Text extracted from each page
☆ ☆ ☆ ☆ ☆
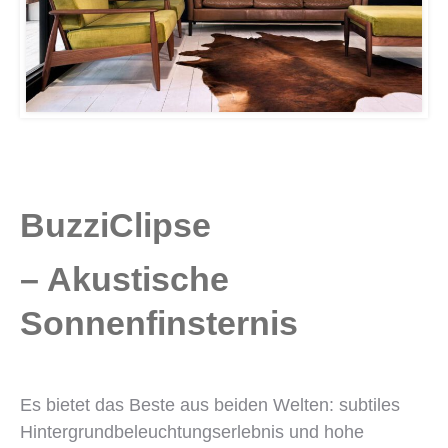
BuzziClipse
– Akustische
Sonnenfinsternis
Es bietet das Beste aus beiden Welten: subtiles
Hintergrundbeleuchtungserlebnis und hohe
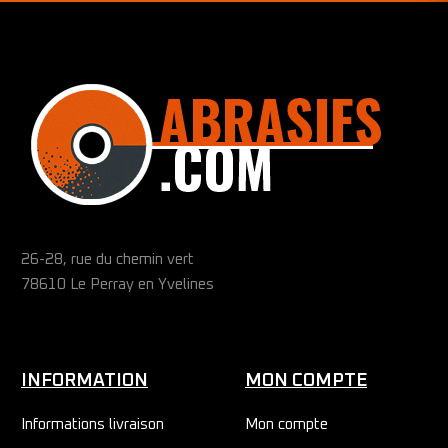
26-28, rue du chemin vert
78610 Le Perray en Yvelines
INFORMATION
MON COMPTE
Informations livraison
Mon compte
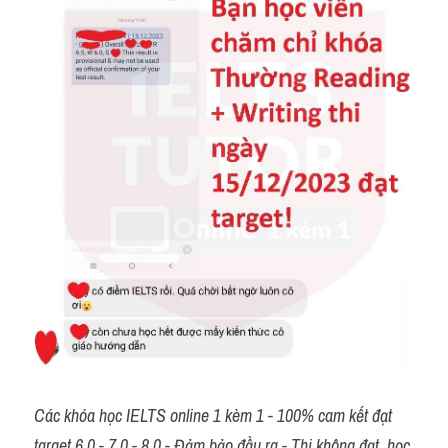
Các khóa học IELTS online 1 kèm 1 - 100% cam kết đạt 
target 6.0 - 7.0 - 8.0 - Đảm bảo đầu ra - Thi không đạt, học 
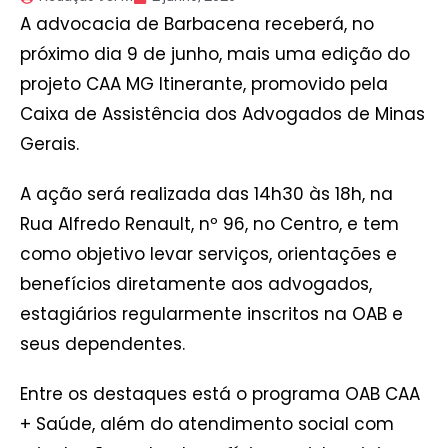
A advocacia de Barbacena receberá, no
próximo dia 9 de junho, mais uma edição do
projeto CAA MG Itinerante, promovido pela
Caixa de Assistência dos Advogados de Minas
Gerais.
A ação será realizada das 14h30 às 18h, na
Rua Alfredo Renault, nº 96, no Centro, e tem
como objetivo levar serviços, orientações e
benefícios diretamente aos advogados,
estagiários regularmente inscritos na OAB e
seus dependentes.
Entre os destaques está o programa OAB CAA
+ Saúde, além do atendimento social com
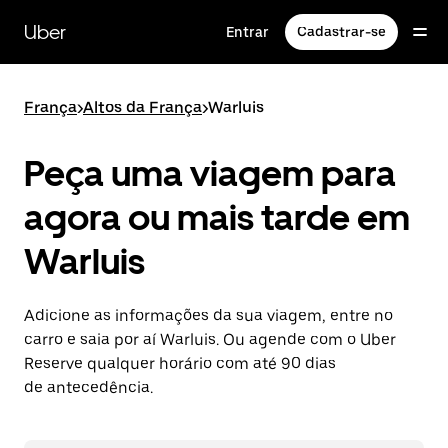
Pular
para
Uber
Entrar
Cadastrar-se
o
conteúdo
principal
França
>
Altos da França
>
Warluis
Peça uma viagem para
agora ou mais tarde em
Warluis
Adicione as informações da sua viagem, entre no
carro e saia por aí Warluis. Ou agende com o Uber
Reserve qualquer horário com até 90 dias
de antecedência.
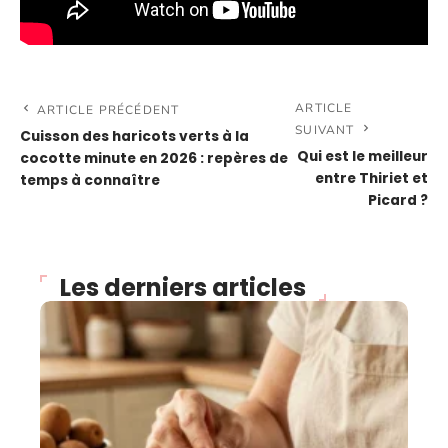
ARTICLE
ARTICLE PRÉCÉDENT
SUIVANT
Cuisson des haricots verts à la
Qui est le meilleur
cocotte minute en 2026 : repères de
entre Thiriet et
temps à connaître
Picard ?
Les derniers articles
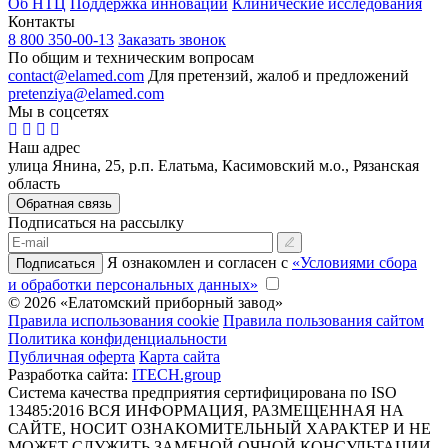
Об НТЦ
Поддержка инноваций
Клинические исследования
Контакты
8 800 350-00-13
Заказать звонок
По общим и техническим вопросам
contact@elamed.com
Для претензий, жалоб и предложений
pretenziya@elamed.com
Мы в соцсетях
Наш адрес
улица Янина, 25, р.п. Елатьма, Касимовский м.о., Рязанская
область
Обратная связь
Подписаться на рассылку
Я ознакомлен и согласен с
«Условиями сбора
Подписаться
и обработки персональных данных»
© 2026 «Елатомский приборный завод»
Правила использования cookie
Правила пользования сайтом
Политика конфиденциальности
Публичная оферта
Карта сайта
Разработка сайта:
ITECH.group
Система качества предприятия сертифицирована по ISO
13485:2016
ВСЯ ИНФОРМАЦИЯ, РАЗМЕЩЕННАЯ НА
САЙТЕ, НОСИТ ОЗНАКОМИТЕЛЬНЫЙ ХАРАКТЕР И НЕ
МОЖЕТ СЛУЖИТЬ ЗАМЕНОЙ ОЧНОЙ КОНСУЛЬТАЦИИ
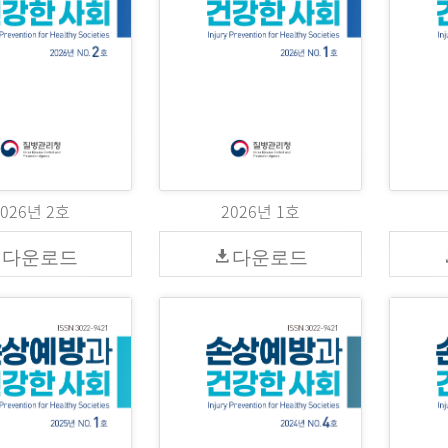
2026년 2호
2026년 1호
다운로드
다운로드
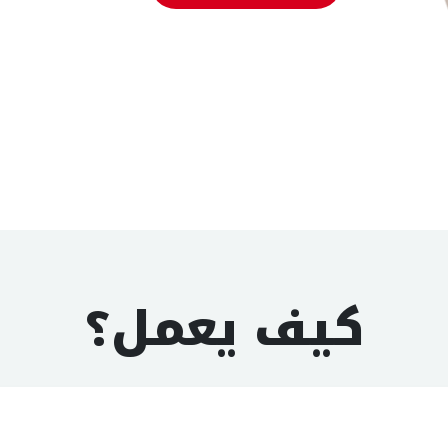
كيف يعمل؟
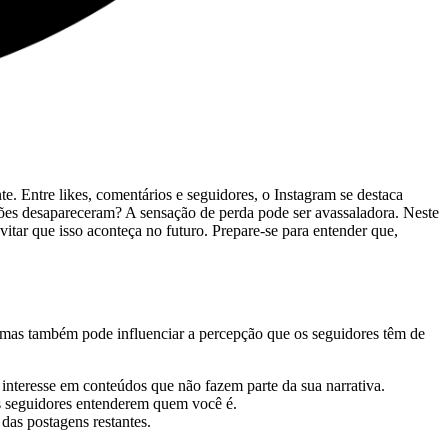
e. Entre⁢ likes, comentários ⁣e seguidores, o Instagram se destaca
dações desapareceram? ⁢A sensação de perda⁤ pode ser avassaladora. Neste
vitar ‌que isso aconteça no futuro. Prepare-se para entender que,⁤
am, mas também pode ⁢influenciar a percepção‍ que⁢ os seguidores têm de
teresse em ‍conteúdos que não⁢ fazem parte da sua narrativa.
os seguidores‌ entenderem quem você é.
 das postagens restantes.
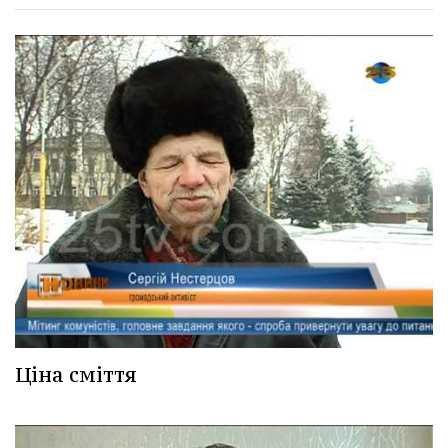
Ціна сміття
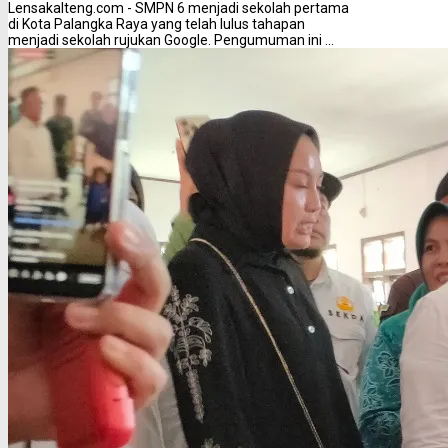
Lensakalteng.com - SMPN 6 menjadi sekolah pertama
di Kota Palangka Raya yang telah lulus tahapan
menjadi sekolah rujukan Google. Pengumuman ini ...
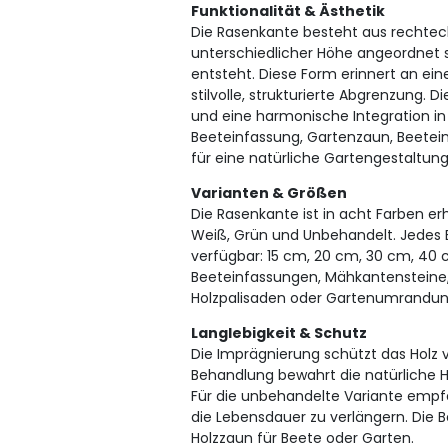
Funktionalität & Ästhetik
Die Rasenkante besteht aus rechteck
unterschiedlicher Höhe angeordnet 
entsteht. Diese Form erinnert an ei
stilvolle, strukturierte Abgrenzung. D
und eine harmonische Integration in 
Beeteinfassung, Gartenzaun, Beetein
für eine natürliche Gartengestaltung
Varianten & Größen
Die Rasenkante ist in acht Farben erhä
Weiß, Grün und Unbehandelt. Jedes E
verfügbar: 15 cm, 20 cm, 30 cm, 40 c
Beeteinfassungen, Mähkantensteine,
Holzpalisaden oder Gartenumrandun
Langlebigkeit & Schutz
Die Imprägnierung schützt das Holz v
Behandlung bewahrt die natürliche Ho
Für die unbehandelte Variante empfe
die Lebensdauer zu verlängern. Die B
Holzzaun für Beete oder Garten.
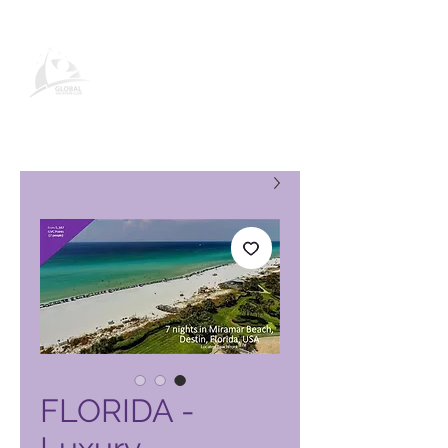
صفحة منتج نادي العطلات العالمي
FLORIDA -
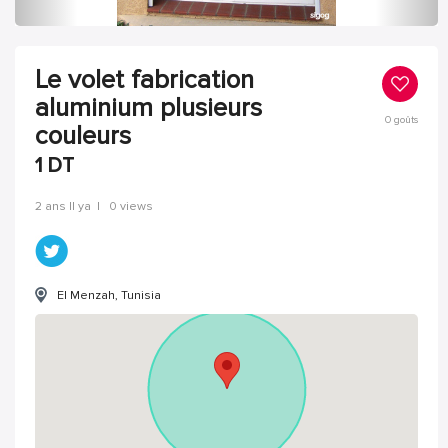
Le volet fabrication
aluminium plusieurs
0
goûts
couleurs
1
DT
2 ans Il ya
|
0 views
El Menzah, Tunisia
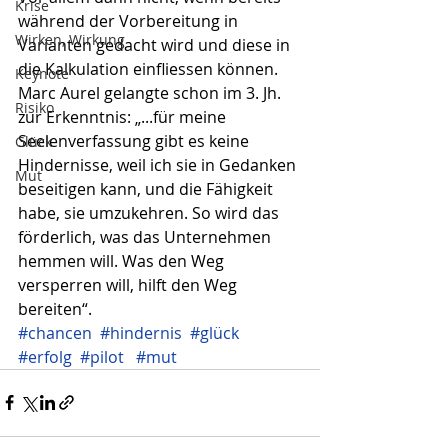
Krise
während der Vorbereitung in 
Wirken, Wirkung
Varianten gedacht wird und diese in 
die Kalkulation einfliessen können. 
Keynote
Marc Aurel gelangte schon im 3. Jh. 
Risiko
zur Erkenntnis: „...für meine 
Seelenverfassung gibt es keine 
Glück
Hindernisse, weil ich sie in Gedanken 
Mut
beseitigen kann, und die Fähigkeit 
habe, sie umzukehren. So wird das 
förderlich, was das Unternehmen 
hemmen will. Was den Weg 
versperren will, hilft den Weg 
bereiten“.
#chancen
#hindernis
#glück
#erfolg
#pilot
#mut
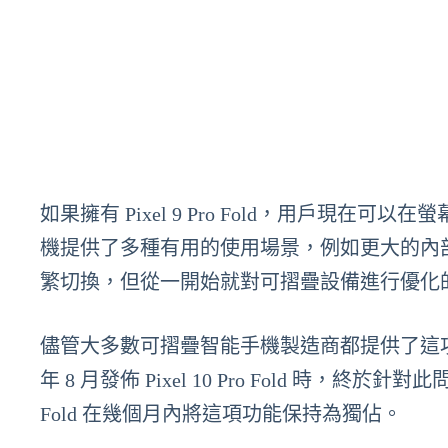
如果擁有 Pixel 9 Pro Fold，用戶
機提供了多種有用的使用場景，例如更大的內
繁切換，但從一開始就對可摺疊設備進行優化
儘管大多數可摺疊智能手機製造商都提供了這項功能
年 8 月發佈 Pixel 10 Pro Fold 時，終
Fold 在幾個月內將這項功能保持為獨佔。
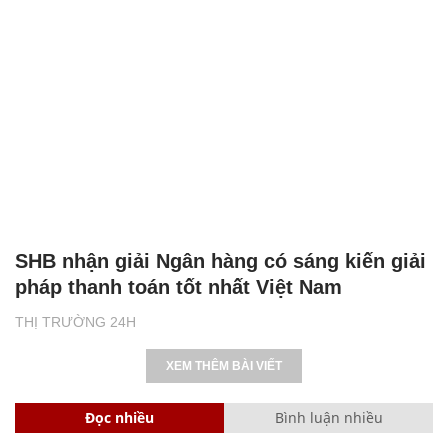
SHB nhận giải Ngân hàng có sáng kiến giải
pháp thanh toán tốt nhất Việt Nam
THỊ TRƯỜNG 24H
XEM THÊM BÀI VIẾT
Đọc nhiều
Bình luận nhiều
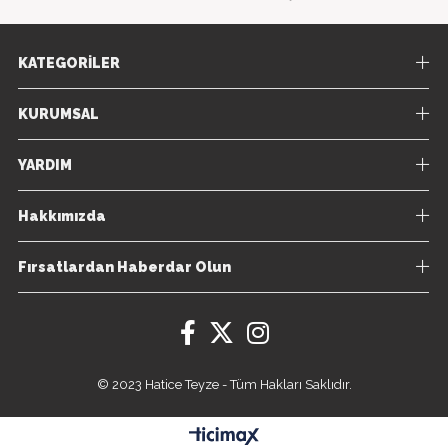
KATEGORİLER
KURUMSAL
YARDIM
Hakkımızda
Fırsatlardan Haberdar Olun
© 2023 Hatice Teyze - Tüm Hakları Saklıdır.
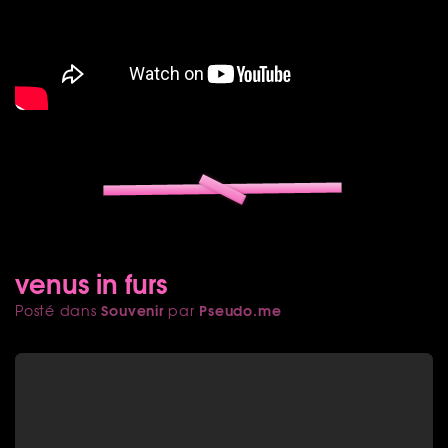
venus in furs
Souvenir
Pseudo.me
Posté dans
par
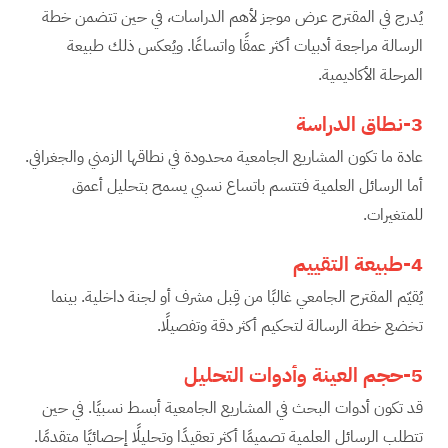
يُدرج في المقترح عرض موجز لأهم الدراسات، في حين تتضمن خطة
الرسالة مراجعة أدبيات أكثر عمقًا واتساعًا. ويُعكس ذلك طبيعة
المرحلة الأكاديمية.
3-نطاق الدراسة
عادة ما تكون المشاريع الجامعية محدودة في نطاقها الزمني والجغرافي.
أما الرسائل العلمية فتتسم باتساع نسبي يسمح بتحليل أعمق
للمتغيرات.
4-طبيعة التقييم
يُقيّم المقترح الجامعي غالبًا من قِبل مشرف أو لجنة داخلية. بينما
تخضع خطة الرسالة لتحكيم أكثر دقة وتفصيلًا.
5-حجم العينة وأدوات التحليل
قد تكون أدوات البحث في المشاريع الجامعية أبسط نسبيًا. في حين
تتطلب الرسائل العلمية تصميمًا أكثر تعقيدًا وتحليلًا إحصائيًا متقدمًا.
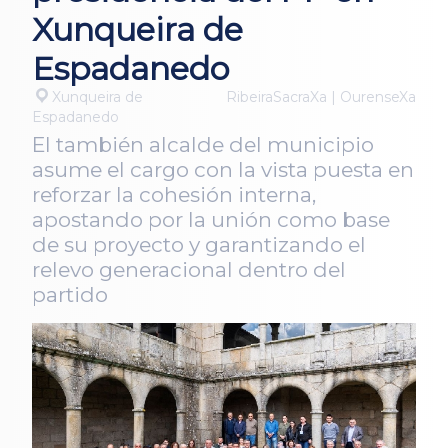
Xunqueira de
Espadanedo
Xunqueira de
RibeiraSacraXa | OurenseXa
Espadanedo
El también alcalde del municipio
asume el cargo con la vista puesta en
reforzar la cohesión interna,
apostando por la unión como base
de su proyecto y garantizando el
relevo generacional dentro del
partido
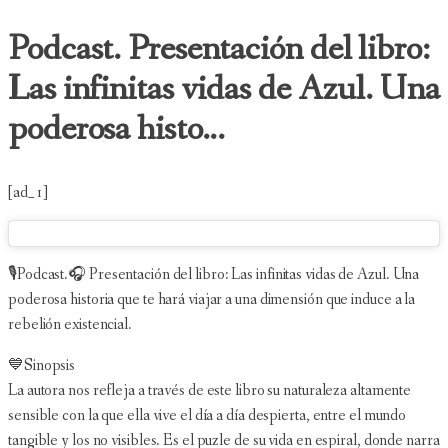
Podcast. Presentación del libro:
Las infinitas vidas de Azul. Una
poderosa histo...
[ad_1]
🎙Podcast.🎧 Presentación del libro: Las infinitas vidas de Azul. Una
poderosa historia que te hará viajar a una dimensión que induce a la
rebelión existencial.
💙Sinopsis
La autora nos refleja a través de este libro su naturaleza altamente
sensible con la que ella vive el día a día despierta, entre el mundo
tangible y los no visibles. Es el puzle de su vida en espiral, donde narra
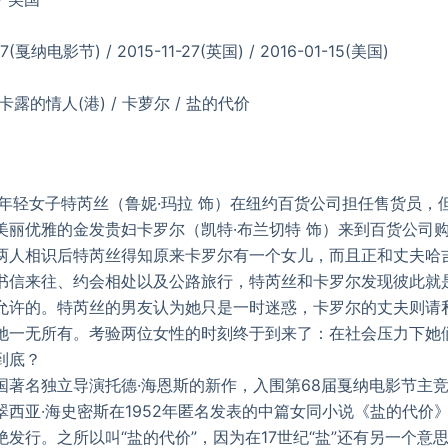
7(戛纳电影节) / 2015-11-27(英国) / 2016-01-15(美国)
 卡露的情人(港) / 卡萝尔 / 盐的代价
轻女子特芮丝（鲁妮·玛拉 饰）在纽约百货公司担任售货员，
美丽优雅的金发贵妇卡罗尔（凯特·布兰切特 饰）来到百货公司
两人相识后特芮丝得知原来卡罗尔有一个女儿，而且正和丈夫哈吉
书信来往、约会相处以及公路旅行，特芮丝和卡罗尔发现彼此就
允许的。特芮丝的男友认为她只是一时迷惑，卡罗尔的丈夫则请
她一无所有。考验两位女性的时刻终于到来了：在社会压力下她
到底？
名独立导演托德·海恩斯的新作，入围第68届戛纳电影节主竞
翠西亚·海史密斯在1952年匿名发表的中篇女同小说《盐的代价
发行。之所以叫“盐的代价”，因为在17世纪“盐”还有另一个意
☆ ☆ ☆ ☆ ☆
### The problem:
How many lines in the records contain the string "Azul"? Give only the number.

### Solution to this problem:
2